Sin embargo, desde hacía cierto tiempo, la élite directiva del barco –un selecto consejo compuesto por los capitanes de mayor experiencia- se había visto obligada a desmentir unos insidiosos rumores extendidos cada vez con más fuerza entre algunos miembros de la marinería. Se rumoreaba, en efecto, que, pese a las apariencias trabajosamente fingidas por la oficialidad, hacía años que el barco navegaba sin ningún rumbo determinado. Y nunca antes había sido así: según una tradición transmitida de padres a hijos durante siglos, los marineros siempre habían confiado en la existencia de ese rumbo, de ese sentido del viaje. Como decimos, los capitanes negaban la acusación: ¿acaso no veían todos cómo los oficiales iban continuamente de un lado a otro portando mapas marinos y complejos instrumentos de navegación? ¿Acaso no demostraba ello la más que evidente existencia de un rumbo, de un destino, de una finalidad?
Tales –y otros por el estilo- eran los argumentos que se repetían, con indignación y vehemencia, en las gacetas y boletines del barco. ¡Claro que había un rumbo! Pero, por desgracia, el malestar seguía cundiendo entre los marineros. Muchos preferían no pensar demasiado en el tema, o no pensar en absoluto. Pero la minoría disidente era cada vez más difícil de acallar. Y lo habría sido mucho más si hubiera conocido el documento secreto en el que trabajaba desde hacía años la casta de los capitanes. Un documento donde se venía a decir que todo eso del rumbo no era más que un mito innecesario. Una exigencia problemática, superflua y anacrónica. El barco podía navegar perfectamente sin rumbo alguno. Como un vagabundo de los mares que ha conquistado al fin la perfecta libertad.
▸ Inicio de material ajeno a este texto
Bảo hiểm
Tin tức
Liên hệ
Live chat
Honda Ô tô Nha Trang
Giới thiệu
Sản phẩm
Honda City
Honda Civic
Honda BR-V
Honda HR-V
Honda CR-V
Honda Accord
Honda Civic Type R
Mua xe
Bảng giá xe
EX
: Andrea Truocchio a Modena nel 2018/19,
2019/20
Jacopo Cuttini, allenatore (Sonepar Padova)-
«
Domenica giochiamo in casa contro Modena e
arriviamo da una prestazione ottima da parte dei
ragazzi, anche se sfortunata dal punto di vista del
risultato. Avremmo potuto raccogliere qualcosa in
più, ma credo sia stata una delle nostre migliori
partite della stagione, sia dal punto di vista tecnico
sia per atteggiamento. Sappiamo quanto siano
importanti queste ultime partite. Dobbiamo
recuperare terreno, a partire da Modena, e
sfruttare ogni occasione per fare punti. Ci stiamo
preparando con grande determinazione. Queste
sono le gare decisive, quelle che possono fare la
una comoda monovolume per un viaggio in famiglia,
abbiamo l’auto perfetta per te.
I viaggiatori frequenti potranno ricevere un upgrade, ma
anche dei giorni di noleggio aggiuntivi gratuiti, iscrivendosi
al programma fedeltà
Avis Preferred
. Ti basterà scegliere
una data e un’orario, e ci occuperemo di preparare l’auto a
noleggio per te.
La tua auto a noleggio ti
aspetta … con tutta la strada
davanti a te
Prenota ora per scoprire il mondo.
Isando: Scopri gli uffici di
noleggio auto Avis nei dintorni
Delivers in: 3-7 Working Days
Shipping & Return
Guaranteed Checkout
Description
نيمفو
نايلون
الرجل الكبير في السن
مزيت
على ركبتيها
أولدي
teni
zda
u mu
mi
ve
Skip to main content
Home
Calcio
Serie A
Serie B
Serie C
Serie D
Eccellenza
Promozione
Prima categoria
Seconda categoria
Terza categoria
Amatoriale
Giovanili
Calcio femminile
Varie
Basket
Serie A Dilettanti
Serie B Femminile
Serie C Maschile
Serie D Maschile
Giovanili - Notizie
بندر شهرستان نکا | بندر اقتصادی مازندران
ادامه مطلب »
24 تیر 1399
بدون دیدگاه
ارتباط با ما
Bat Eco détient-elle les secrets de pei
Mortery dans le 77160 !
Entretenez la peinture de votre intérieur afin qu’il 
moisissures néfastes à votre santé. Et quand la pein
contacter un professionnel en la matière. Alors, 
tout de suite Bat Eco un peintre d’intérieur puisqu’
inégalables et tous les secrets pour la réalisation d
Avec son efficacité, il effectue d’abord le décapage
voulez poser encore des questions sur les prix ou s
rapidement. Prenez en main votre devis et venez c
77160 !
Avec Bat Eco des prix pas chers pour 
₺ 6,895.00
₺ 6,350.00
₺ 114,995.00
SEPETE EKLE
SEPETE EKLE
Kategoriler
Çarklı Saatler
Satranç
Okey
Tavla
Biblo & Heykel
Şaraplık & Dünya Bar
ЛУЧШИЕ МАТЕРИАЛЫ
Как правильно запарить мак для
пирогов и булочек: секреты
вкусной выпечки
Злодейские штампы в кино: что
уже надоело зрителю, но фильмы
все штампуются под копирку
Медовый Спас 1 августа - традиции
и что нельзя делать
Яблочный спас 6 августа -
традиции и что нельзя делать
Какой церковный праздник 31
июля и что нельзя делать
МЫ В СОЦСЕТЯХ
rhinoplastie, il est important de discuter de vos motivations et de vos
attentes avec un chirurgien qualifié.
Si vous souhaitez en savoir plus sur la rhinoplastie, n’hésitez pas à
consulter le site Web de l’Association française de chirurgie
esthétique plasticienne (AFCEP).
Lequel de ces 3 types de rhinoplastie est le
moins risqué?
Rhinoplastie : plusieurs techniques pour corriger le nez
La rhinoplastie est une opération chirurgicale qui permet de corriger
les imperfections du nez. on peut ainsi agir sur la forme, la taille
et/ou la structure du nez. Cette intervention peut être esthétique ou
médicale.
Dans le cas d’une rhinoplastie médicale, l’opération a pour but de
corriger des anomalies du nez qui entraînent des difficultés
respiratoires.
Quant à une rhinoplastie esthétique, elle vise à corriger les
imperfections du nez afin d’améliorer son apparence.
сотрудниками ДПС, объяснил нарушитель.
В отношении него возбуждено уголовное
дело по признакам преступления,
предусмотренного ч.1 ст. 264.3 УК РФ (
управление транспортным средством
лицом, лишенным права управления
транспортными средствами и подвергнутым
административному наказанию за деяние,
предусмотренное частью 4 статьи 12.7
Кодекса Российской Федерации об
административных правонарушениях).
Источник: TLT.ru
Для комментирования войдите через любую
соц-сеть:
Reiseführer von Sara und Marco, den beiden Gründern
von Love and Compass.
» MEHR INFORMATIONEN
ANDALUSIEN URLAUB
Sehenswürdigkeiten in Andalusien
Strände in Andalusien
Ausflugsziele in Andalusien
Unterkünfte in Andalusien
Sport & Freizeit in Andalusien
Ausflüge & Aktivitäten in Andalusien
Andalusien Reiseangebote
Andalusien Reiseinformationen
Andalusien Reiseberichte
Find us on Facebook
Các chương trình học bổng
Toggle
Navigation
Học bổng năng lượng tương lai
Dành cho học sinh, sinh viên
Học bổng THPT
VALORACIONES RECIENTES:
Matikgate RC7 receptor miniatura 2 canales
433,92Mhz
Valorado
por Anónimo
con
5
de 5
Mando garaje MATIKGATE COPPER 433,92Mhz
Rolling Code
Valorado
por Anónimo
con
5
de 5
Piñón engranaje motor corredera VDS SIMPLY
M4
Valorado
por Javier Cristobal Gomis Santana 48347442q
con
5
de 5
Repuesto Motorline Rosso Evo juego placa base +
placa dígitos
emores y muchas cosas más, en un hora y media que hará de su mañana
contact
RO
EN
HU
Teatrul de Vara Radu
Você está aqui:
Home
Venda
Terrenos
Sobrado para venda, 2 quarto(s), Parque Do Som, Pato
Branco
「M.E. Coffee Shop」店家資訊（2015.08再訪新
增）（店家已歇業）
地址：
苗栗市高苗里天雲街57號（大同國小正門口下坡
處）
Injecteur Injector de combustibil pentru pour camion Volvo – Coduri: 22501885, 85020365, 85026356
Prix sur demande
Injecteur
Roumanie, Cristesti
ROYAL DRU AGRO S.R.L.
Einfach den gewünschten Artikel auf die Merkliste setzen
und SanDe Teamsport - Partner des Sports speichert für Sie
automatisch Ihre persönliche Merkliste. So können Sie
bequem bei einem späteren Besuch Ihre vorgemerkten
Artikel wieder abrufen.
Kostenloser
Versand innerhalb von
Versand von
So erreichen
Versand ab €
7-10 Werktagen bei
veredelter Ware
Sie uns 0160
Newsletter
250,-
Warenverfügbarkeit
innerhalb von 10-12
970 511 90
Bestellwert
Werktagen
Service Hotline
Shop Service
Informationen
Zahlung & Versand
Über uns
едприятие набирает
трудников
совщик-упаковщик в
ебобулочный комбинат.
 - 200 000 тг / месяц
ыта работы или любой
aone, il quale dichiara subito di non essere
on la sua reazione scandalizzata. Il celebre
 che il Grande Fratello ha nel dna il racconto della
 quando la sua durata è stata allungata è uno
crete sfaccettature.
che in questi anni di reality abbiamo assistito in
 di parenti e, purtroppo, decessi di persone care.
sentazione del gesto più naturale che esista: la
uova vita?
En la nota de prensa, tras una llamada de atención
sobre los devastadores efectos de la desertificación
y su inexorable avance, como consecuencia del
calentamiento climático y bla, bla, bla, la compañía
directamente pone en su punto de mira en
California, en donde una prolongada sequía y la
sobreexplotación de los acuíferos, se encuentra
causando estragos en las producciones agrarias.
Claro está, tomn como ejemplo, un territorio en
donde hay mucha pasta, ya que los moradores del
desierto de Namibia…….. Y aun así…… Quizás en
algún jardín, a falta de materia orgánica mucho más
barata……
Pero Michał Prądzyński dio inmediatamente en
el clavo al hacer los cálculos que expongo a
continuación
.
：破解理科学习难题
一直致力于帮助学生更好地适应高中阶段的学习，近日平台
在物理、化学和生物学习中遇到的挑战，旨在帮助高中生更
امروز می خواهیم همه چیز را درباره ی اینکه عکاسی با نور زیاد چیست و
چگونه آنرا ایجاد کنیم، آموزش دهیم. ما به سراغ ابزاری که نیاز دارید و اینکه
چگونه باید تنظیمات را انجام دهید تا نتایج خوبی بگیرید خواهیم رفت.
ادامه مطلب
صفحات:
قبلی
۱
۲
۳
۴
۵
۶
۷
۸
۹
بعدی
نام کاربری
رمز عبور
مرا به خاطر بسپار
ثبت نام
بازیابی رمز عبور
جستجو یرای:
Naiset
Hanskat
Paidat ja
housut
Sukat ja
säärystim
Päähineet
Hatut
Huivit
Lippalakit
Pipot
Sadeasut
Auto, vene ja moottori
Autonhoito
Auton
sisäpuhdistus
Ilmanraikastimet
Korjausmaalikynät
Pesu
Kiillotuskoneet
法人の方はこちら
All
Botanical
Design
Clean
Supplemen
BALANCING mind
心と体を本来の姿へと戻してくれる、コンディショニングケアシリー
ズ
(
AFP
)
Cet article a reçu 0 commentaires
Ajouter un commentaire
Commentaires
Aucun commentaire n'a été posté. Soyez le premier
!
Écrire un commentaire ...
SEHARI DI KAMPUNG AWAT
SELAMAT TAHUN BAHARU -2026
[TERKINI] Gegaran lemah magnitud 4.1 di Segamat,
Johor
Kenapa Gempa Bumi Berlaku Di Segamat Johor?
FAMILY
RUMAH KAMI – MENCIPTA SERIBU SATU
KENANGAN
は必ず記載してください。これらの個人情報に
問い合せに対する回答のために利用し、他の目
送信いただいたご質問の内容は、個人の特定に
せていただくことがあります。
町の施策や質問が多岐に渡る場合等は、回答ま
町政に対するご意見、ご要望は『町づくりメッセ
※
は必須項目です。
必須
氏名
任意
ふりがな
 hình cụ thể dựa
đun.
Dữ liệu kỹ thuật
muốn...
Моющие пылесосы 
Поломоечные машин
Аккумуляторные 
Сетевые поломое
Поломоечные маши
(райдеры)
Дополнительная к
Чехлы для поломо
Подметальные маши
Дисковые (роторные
En cuanto a los marineros, había que acostumbrarlos a lo que el documento denominaba “triple condicionamiento”: trabajar, consumir, distraerse. De modo que, al final, perdieran la capacidad misma de plantear preguntas en torno al rumbo. Al fin y al cabo, era lo que más convenía para su felicidad.
La revuelta estalló de improviso y con enorme furia, durante una noche oscura de viento y tormenta. Fue una batalla sangrienta de todos contra todos, y de cada uno contra sí mismo. Los marineros erigieron altares al demonio de la destrucción universal. Pero no todos. Unos pocos, tropezando entre los cadáveres, subieron a cubierta y cayeron de rodillas bajo el cielo relampagueante. Así pasaron toda la noche. Al despuntar el alba, levantaron sus ojos hacia el horizonte. Y entonces fundaron de nuevo el mundo.